Julian Kemmerer edited this page May 30, 2022 · 2 revisions

volatile

Below is one 'lie' I could make up about volatile static local/global behavior, you could do all sorts of things...


In C, a volatile variable is one whose state can be changed by something other than the currently running code. In PipelineC it specifically means that the stateful variables associated with a function change to having a zero value for some >=0 number of iterations. During this time writes to the variable are invalid and cause malfunctions / incorrect behavior. After some >=0 number of iterations the real values of the variables are available for reading. Writes to the variables in that iteration can be read back as needed during that iteration. The values written to variables will show up again, and again, in cycles of some >=0 number of iterations. If no valid value is cycling through around during those iterations then you can write to the volatile during any iteration and begin the cycles again.

The number of invalid iterations in this cycle increases based on the complexity of the computation done in the volatile stateful function. Thus, the more complicated the volatile function the less often it can read/modify/write it's stateful variables.

So volatile stateful functions are like regular stateful functions except that they do not limit the pipeline operating frequency but instead increase latency/decrease throughput.

That sounds complicated. But most of the time it just means keeping some 'valid' indicator around and only doing stuff to volatiles when that == 1.

// Accumulating into a 128 bit stateful variable would be slow if not pipelined
// Allow pipelining by using volatiles
volatile uint128_t sum;
volatile uint1_t valid = 1; // Read only, volatile behavior changes value

// Return value indicating the accumulated sum 
// and if an increment occurred during this iteration.
// The logic calling main would be in charge of supplying a
// new 'increment' value after main returns 'did_accumulate=1'
typedef struct result_t
{
    uint128_t accumulated_sum;
    uint1_t did_accumulate;
} result_t;

result_t main(uint128_t increment)
{
    result rv;
    // By default we dont know if volatile sum is valid
    rv.accumulated_sum = 0;
    // Assume we will not accumulate
    rv.did_accumulate = 0;
    // Only increment volatile variable if volatiles are valid
    if(valid)
    {
	sum = sum + increment; // Addition will be pipelined
	rv.accumulated_sum = sum; // Return the result
	rv.did_accumulate = 1;
    }
    return rv;
}

What hardware does that actually implement? This implements a pipelined adder followed by a mux driven by the valid indicator, and registers for the volatile stateful variables. I am essentially forcing you to include a register "clock enable" around for the delay of your pipelined logic.

**Data for analysis:**
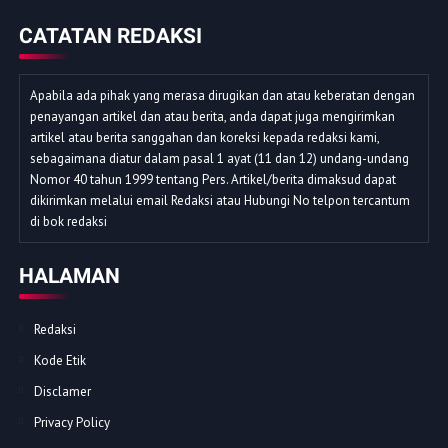
CATATAN REDAKSI
Apabila ada pihak yang merasa dirugikan dan atau keberatan dengan
penayangan artikel dan atau berita, anda dapat juga mengirimkan
artikel atau berita sanggahan dan koreksi kepada redaksi kami,
sebagaimana diatur dalam pasal 1 ayat (11 dan 12) undang-undang
Nomor 40 tahun 1999 tentang Pers. Artikel/berita dimaksud dapat
dikirimkan melalui email Redaksi atau Hubungi No telpon tercantum
di bok redaksi
HALAMAN
Redaksi
Kode Etik
Disclamer
Privacy Policy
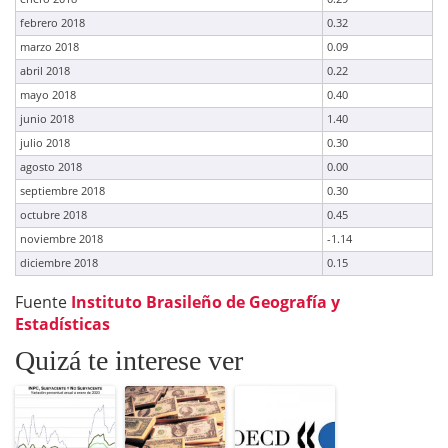
febrero 2018
0.32
marzo 2018
0.09
abril 2018
0.22
mayo 2018
0.40
junio 2018
1.40
julio 2018
0.30
agosto 2018
0.00
septiembre 2018
0.30
octubre 2018
0.45
noviembre 2018
-1.14
diciembre 2018
0.15
Fuente
Instituto Brasileño de Geografía y
Estadísticas
Quizá te interese ver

**Exercise:**
Answer these questions about the page on volatile in PipelineC.
(a) In PipelineC, what value do a function's stateful variables change to during the invalid iterations?
(b) Instead of limiting the pipeline operating frequency, what do volatile stateful functions do?
(c) According to the last paragraph, what hardware does the accumulator example implement?

**Your solution:**
(a) A zero value.
(b) They increase latency and decrease throughput.
(c) A pipelined adder followed by a mux driven by the valid indicator, and registers for the volatile stateful variables.